Although Nardouk was doing his best to move smoothly every stride he took jarred Julien's ribs. It felt as if someone was sawing away at them with a rusty knife. The poor boy clenched his teeth and prayed that he could just pass out as quickly as possible.

Suddenly Markya the Sentry froze. She concentrated for a few seconds and then said, “There are two ghorrs about two hundred paces ahead of us.”

Immediately Aïn led them back and over to a street that ran off at right angle from the one they had been following. Nobody raised any objection: to confront even one ghorr was terribly risky, but to try to take on two would be nothing short of suicidal. Every now and again Markya made them stop so that she could check that they weren't running into another ambush, but it seemed that they were escaping the net.

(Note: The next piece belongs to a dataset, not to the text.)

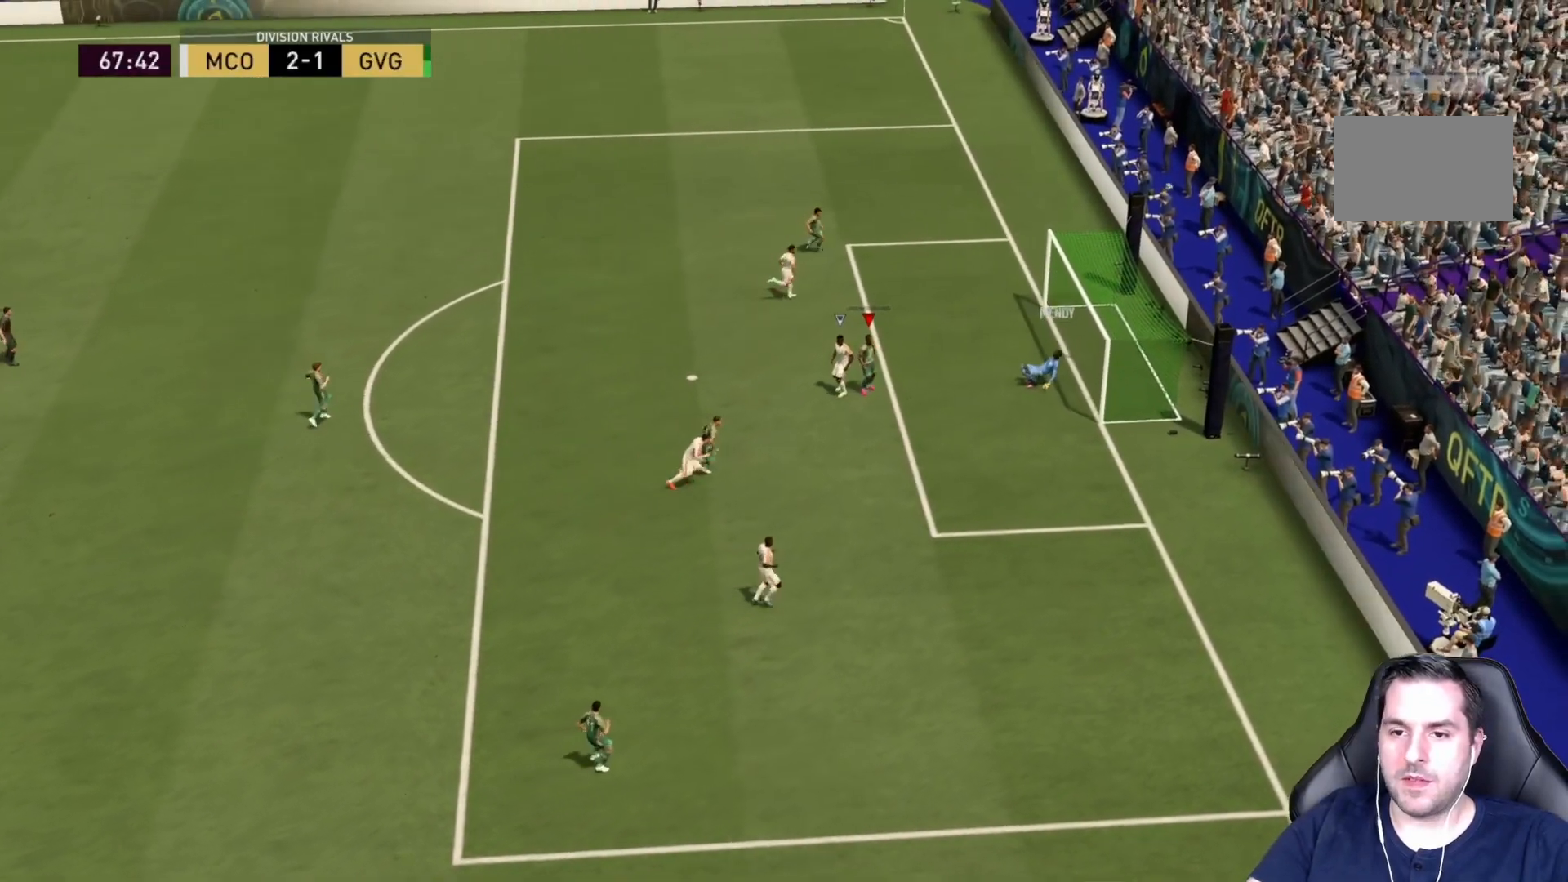
{"buttons": [], "left_stick": "center", "right_stick": "center", "events": [[83, "R2", "up"], [83, "left_stick", "center"]]}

They had been running for about five minutes when they heard the flapping of wings and shrill chirping sounds. Without slowing his pace Dalko told them, “We've been spotted. They're using blackwings, and that one is on its way to warn its master.”

They kept running, because there was nothing else they could do. After what seemed to be an endless time they reached a park and rushed along a maze of paths until they reached a group of ornamental bushes whose pale flowers could be seen despite the darkness. Aïn was just about to lead them into the bushes when they heard a deep growl, and at the same time the air was filled with the sickening and unmistakable stench of a ghorr.

With a horrible feeling of absolute despair Markya realised that she had been completely fooled: whoever her opponent was, he had deliberately given her the impression of being unable to completely hide the location of his ghorrs in order to lull her into a false sense of security. And now they were about to fall into the clutches of a ghorr so perfectly concealed that she had not had the remotest hint of its presence until this instant.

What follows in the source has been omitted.